Featured speakers/guests:

William H. Calvin, Ph.D. (born April 30, 1939) is an American theoretical neurophysiologist and professor at the University of Washington in Seattle. He is a well-known popularizer of neuroscience and evolutionary biology, including the hybrid of these two fields, neural Darwinism. He relates abrupt climate change to human evolution and more recently has been working on global climate change issues (his 2008 book Global Fever).

Stuart Jay Olshansky (born in 1954) is a Professor in the School of Public Health at the University of Illinois at Chicago and a Research Associate at the Center on Aging at the University of Chicago and at the London School of Hygiene and Tropical Medicine.

He received his Ph.D. in Sociology at the University of Chicago in 1984.

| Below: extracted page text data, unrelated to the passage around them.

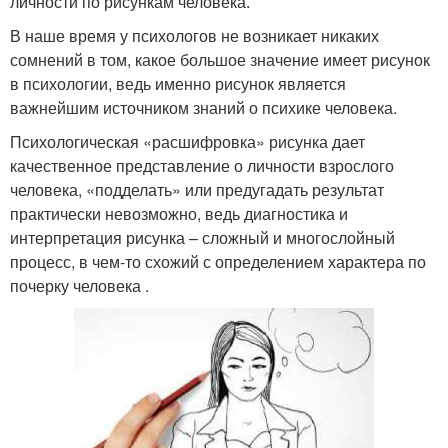
личности по рисункам человека.
В наше время у психологов не возникает никаких
сомнений в том, какое большое значение имеет рисунок
в психологии, ведь именно рисунок является
важнейшим источником знаний о психике человека.
Психологическая «расшифровка» рисунка дает
качественное представление о личности взрослого
человека, «подделать» или предугадать результат
практически невозможно, ведь диагностика и
интерпретация рисунка – сложный и многослойный
процесс, в чем-то схожий с определением характера по
почерку человека .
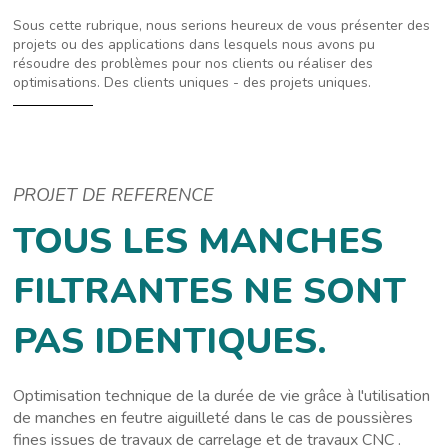
Sous cette rubrique, nous serions heureux de vous présenter des
projets ou des applications dans lesquels nous avons pu
résoudre des problèmes pour nos clients ou réaliser des
optimisations. Des clients uniques - des projets uniques.
PROJET DE REFERENCE
TOUS LES MANCHES
FILTRANTES NE SONT
PAS IDENTIQUES.
Optimisation technique de la durée de vie grâce à l'utilisation
de manches en feutre aiguilleté dans le cas de poussières
fines issues de travaux de carrelage et de travaux CNC .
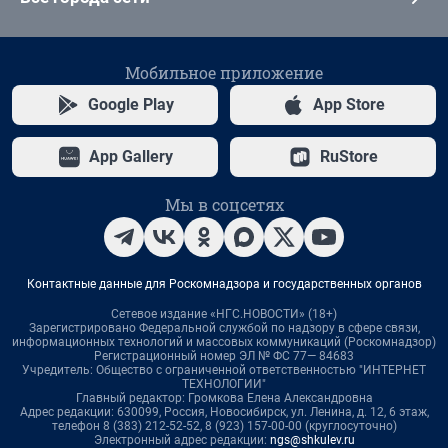
Мобильное приложение
Google Play
App Store
App Gallery
RuStore
Мы в соцсетях
Контактные данные для Роскомнадзора и государственных органов
Сетевое издание «НГС.НОВОСТИ» (18+)
Зарегистрировано Федеральной службой по надзору в сфере связи,
информационных технологий и массовых коммуникаций (Роскомнадзор)
Регистрационный номер ЭЛ № ФС 77— 84683
Учредитель: Общество с ограниченной ответственностью "ИНТЕРНЕТ
ТЕХНОЛОГИИ"
Главный редактор: Громкова Елена Александровна
Адрес редакции: 630099, Россия, Новосибирск, ул. Ленина, д. 12, 6 этаж,
телефон 8 (383) 212-52-52, 8 (923) 157-00-00 (круглосуточно)
Электронный адрес редакции:
ngs@shkulev.ru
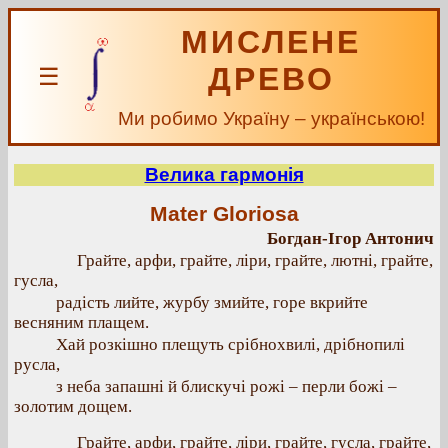
МИСЛЕНЕ
ДРЕВО
☰
Ми робимо Україну – українською!
Велика гармонія
Mater Gloriosa
Богдан-Ігор Антонич
Грайте, арфи, грайте, ліри, грайте, лютні, грайте,
гусла,
радість лийте, журбу змийте, горе вкрийте
весняним плащем.
Хай розкішно плещуть срібнохвилі, дрібнопилі
русла,
з неба запашні й блискучі рожі – перли божі –
золотим дощем.
Грайте, арфи, грайте, ліри, грайте, гусла, грайте,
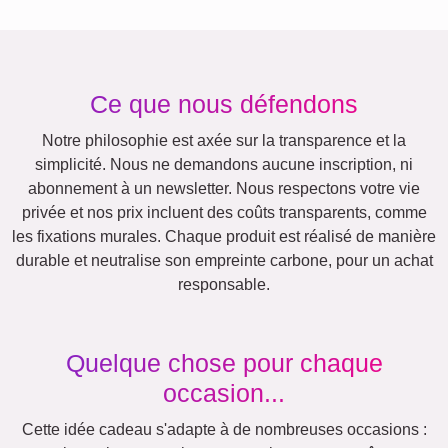
Amis
École
Chats
Chiens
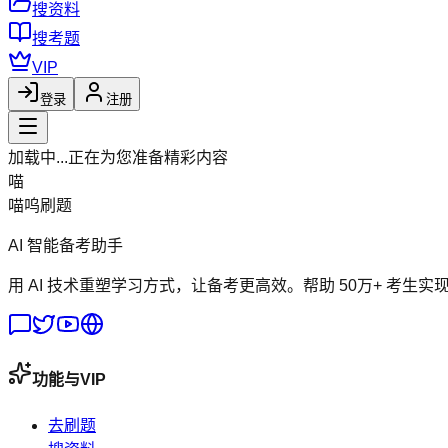
搜资料
搜考题
VIP
登录
注册
加载中...
正在为您准备精彩内容
喵
喵呜刷题
AI 智能备考助手
用 AI 技术重塑学习方式，让备考更高效。帮助 50万+ 考生实
功能与VIP
去刷题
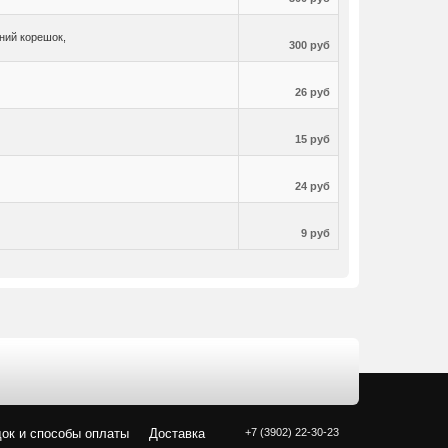
ний корешок,
300 руб
26 руб
15 руб
24 руб
9 руб
ок и способы оплаты
Доставка
+7 (3902) 22-30-23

The focus of his research has been on estimates of the upper limits to human longevity, exploring the health and public policy implications associated with individual and population aging, forecasts of the size, survival, and age structure of the population, pursuit of the scientific means to slow aging in people (The Longevity Dividend), and global implications of the re-emergence of infectious and parasitic diseases, and insurance linked securities.

During the last 30 years, Dr. Olshansky has been working with colleagues in the biological sciences to develop the modern “biodemographic paradigm” of mortality – an effort to understand the biological nature of the survival and dying out processes of living organisms.